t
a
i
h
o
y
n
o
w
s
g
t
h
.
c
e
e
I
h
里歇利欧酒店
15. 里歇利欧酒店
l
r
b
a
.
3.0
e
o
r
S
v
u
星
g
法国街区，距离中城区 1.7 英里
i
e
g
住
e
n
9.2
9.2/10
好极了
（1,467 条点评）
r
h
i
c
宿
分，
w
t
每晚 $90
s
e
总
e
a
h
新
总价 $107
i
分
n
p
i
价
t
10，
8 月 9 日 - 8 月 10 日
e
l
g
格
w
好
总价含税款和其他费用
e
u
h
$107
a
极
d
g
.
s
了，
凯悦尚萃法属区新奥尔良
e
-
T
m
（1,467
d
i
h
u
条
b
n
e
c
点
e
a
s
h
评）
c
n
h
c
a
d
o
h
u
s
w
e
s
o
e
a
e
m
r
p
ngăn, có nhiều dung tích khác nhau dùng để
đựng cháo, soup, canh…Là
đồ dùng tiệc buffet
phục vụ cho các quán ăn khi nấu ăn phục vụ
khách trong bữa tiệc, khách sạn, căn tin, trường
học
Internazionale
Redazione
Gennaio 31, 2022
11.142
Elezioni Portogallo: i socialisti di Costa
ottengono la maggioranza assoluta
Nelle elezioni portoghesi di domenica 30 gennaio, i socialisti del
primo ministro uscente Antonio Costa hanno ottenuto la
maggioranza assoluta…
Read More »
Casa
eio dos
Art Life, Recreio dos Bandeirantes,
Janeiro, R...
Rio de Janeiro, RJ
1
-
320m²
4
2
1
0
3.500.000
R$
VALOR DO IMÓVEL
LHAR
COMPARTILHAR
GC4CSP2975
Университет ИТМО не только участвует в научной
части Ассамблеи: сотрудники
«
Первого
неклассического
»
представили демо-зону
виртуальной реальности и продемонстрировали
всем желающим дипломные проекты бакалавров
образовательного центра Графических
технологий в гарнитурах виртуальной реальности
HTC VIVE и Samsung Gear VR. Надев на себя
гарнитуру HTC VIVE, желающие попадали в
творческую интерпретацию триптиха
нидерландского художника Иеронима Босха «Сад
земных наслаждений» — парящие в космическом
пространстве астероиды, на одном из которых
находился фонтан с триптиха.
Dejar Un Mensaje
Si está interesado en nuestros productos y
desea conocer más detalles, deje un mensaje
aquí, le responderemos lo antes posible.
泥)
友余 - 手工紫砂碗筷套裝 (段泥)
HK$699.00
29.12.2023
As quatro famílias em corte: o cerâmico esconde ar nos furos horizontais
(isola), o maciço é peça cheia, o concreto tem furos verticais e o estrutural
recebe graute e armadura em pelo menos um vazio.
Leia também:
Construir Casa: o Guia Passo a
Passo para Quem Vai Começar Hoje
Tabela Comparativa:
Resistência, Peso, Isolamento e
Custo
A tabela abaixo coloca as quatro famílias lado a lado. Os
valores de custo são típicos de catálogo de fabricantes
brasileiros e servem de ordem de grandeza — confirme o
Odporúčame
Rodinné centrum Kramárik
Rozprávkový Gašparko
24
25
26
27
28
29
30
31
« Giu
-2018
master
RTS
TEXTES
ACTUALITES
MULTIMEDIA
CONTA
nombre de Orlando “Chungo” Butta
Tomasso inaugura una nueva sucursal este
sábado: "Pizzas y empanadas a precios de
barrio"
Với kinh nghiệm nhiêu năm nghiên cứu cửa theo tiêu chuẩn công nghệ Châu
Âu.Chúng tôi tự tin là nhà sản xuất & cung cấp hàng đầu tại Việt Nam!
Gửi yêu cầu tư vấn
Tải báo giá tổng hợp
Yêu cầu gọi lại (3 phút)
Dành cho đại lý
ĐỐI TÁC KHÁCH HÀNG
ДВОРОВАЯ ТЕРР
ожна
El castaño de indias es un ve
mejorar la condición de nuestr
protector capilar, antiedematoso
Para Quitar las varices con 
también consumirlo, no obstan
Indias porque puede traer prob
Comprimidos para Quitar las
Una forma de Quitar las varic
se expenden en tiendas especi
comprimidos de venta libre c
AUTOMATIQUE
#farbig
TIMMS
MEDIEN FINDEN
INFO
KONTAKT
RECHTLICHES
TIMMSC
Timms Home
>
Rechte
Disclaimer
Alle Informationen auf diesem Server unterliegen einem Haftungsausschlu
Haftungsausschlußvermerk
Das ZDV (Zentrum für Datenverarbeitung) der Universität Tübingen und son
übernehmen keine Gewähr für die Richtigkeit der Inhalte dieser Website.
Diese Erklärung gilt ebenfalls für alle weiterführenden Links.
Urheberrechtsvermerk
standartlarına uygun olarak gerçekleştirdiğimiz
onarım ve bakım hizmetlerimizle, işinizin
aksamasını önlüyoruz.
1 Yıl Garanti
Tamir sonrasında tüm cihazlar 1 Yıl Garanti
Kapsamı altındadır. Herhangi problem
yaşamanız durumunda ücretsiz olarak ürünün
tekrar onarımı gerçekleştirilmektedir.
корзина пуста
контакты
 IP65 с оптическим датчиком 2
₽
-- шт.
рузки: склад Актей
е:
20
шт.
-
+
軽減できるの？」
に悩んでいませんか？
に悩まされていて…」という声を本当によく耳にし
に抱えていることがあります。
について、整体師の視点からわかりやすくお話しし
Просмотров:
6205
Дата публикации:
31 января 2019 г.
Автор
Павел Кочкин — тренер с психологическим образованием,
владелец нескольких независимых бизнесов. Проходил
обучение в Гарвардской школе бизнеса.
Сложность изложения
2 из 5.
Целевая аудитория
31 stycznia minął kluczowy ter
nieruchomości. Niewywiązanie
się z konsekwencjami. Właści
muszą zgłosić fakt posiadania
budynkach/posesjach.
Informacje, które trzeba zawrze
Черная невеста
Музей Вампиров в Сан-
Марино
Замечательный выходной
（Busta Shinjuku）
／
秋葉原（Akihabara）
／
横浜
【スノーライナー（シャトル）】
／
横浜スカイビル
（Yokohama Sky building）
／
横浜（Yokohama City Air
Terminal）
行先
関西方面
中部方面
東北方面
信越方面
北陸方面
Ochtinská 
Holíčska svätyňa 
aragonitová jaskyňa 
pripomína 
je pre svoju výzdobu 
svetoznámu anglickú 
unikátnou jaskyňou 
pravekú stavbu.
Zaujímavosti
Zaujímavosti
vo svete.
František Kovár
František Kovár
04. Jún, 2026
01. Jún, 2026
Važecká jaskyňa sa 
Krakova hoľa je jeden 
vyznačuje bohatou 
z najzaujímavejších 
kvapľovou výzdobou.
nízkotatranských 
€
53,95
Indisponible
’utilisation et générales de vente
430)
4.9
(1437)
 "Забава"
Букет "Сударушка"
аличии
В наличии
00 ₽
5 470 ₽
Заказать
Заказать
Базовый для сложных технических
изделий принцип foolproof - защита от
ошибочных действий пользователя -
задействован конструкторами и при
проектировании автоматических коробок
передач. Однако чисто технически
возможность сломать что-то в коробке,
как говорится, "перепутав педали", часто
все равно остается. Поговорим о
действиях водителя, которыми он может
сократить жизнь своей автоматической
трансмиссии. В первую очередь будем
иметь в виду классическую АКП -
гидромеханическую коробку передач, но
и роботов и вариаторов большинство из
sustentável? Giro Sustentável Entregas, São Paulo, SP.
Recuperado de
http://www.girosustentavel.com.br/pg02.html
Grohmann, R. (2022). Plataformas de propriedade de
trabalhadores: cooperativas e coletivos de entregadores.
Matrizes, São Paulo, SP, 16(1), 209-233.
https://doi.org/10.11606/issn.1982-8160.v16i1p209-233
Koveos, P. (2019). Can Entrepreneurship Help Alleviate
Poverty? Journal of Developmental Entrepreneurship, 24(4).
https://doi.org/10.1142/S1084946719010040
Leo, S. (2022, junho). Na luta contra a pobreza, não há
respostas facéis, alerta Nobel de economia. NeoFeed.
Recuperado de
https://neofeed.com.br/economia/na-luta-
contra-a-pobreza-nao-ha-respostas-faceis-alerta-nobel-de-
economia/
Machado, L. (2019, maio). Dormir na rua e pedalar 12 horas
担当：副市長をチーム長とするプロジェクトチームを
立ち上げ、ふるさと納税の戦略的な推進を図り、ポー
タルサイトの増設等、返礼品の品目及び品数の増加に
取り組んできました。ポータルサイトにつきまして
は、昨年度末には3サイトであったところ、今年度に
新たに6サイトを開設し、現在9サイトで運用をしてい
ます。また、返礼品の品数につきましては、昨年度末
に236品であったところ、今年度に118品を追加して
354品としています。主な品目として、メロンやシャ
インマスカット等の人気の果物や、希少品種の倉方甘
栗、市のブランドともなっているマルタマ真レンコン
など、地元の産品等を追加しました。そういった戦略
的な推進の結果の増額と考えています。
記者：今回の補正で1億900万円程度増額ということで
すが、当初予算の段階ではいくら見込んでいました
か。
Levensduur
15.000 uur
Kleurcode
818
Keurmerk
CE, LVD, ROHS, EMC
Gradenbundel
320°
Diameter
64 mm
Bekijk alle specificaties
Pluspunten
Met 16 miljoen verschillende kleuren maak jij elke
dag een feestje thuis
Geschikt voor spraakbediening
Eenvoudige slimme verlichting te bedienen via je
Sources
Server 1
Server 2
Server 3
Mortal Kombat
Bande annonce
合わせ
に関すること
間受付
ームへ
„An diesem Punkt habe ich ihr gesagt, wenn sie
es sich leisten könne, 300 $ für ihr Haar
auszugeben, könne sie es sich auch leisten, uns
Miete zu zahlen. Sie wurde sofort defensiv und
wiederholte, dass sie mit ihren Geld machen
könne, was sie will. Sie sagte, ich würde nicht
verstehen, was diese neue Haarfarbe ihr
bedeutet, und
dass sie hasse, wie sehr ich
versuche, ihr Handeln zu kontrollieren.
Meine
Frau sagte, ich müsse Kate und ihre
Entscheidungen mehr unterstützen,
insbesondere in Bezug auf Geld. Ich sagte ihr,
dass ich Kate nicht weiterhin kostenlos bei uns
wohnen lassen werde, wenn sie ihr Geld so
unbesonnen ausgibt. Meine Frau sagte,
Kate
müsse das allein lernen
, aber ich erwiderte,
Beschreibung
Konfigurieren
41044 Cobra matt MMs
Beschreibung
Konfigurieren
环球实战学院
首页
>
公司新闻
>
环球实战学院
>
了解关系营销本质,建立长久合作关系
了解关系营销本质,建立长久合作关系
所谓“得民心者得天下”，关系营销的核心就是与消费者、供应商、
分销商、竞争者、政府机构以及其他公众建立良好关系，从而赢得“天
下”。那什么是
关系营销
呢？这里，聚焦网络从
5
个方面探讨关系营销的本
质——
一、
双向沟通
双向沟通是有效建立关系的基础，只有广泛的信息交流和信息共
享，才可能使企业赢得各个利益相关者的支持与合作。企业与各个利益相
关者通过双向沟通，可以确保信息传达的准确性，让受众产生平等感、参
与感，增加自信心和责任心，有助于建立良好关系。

---

Your instructions: Copy the records above word for word, from the start through the line containing "Resistência, Peso, Isolamento e".

Output for this exercise:
t
a
i
h
o
y
n
o
w
s
g
t
h
.
c
e
e
I
h
里歇利欧酒店
15. 里歇利欧酒店
l
r
b
a
.
3.0
e
o
r
S
v
u
星
g
法国街区，距离中城区 1.7 英里
i
e
g
住
e
n
9.2
9.2/10
好极了
（1,467 条点评）
r
h
i
c
宿
分，
w
t
每晚 $90
s
e
总
e
a
h
新
总价 $107
i
分
n
p
i
价
t
10，
8 月 9 日 - 8 月 10 日
e
l
g
格
w
好
总价含税款和其他费用
e
u
h
$107
a
极
d
g
.
s
了，
凯悦尚萃法属区新奥尔良
e
-
T
m
（1,467
d
i
h
u
条
b
n
e
c
点
e
a
s
h
评）
c
n
h
c
a
d
o
h
u
s
w
e
s
o
e
a
e
m
r
p
ngăn, có nhiều dung tích khác nhau dùng để
đựng cháo, soup, canh…Là
đồ dùng tiệc buffet
phục vụ cho các quán ăn khi nấu ăn phục vụ
khách trong bữa tiệc, khách sạn, căn tin, trường
học
Internazionale
Redazione
Gennaio 31, 2022
11.142
Elezioni Portogallo: i socialisti di Costa
ottengono la maggioranza assoluta
Nelle elezioni portoghesi di domenica 30 gennaio, i socialisti del
primo ministro uscente Antonio Costa hanno ottenuto la
maggioranza assoluta…
Read More »
Casa
eio dos
Art Life, Recreio dos Bandeirantes,
Janeiro, R...
Rio de Janeiro, RJ
1
-
320m²
4
2
1
0
3.500.000
R$
VALOR DO IMÓVEL
LHAR
COMPARTILHAR
GC4CSP2975
Университет ИТМО не только участвует в научной
части Ассамблеи: сотрудники
«
Первого
неклассического
»
представили демо-зону
виртуальной реальности и продемонстрировали
всем желающим дипломные проекты бакалавров
образовательного центра Графических
технологий в гарнитурах виртуальной реальности
HTC VIVE и Samsung Gear VR. Надев на себя
гарнитуру HTC VIVE, желающие попадали в
творческую интерпретацию триптиха
нидерландского художника Иеронима Босха «Сад
земных наслаждений» — парящие в космическом
пространстве астероиды, на одном из которых
находился фонтан с триптиха.
Dejar Un Mensaje
Si está interesado en nuestros productos y
desea conocer más detalles, deje un mensaje
aquí, le responderemos lo antes posible.
泥)
友余 - 手工紫砂碗筷套裝 (段泥)
HK$699.00
29.12.2023
As quatro famílias em corte: o cerâmico esconde ar nos furos horizontais
(isola), o maciço é peça cheia, o concreto tem furos verticais e o estrutural
recebe graute e armadura em pelo menos um vazio.
Leia também:
Construir Casa: o Guia Passo a
Passo para Quem Vai Começar Hoje
Tabela Comparativa:
Resistência, Peso, Isolamento e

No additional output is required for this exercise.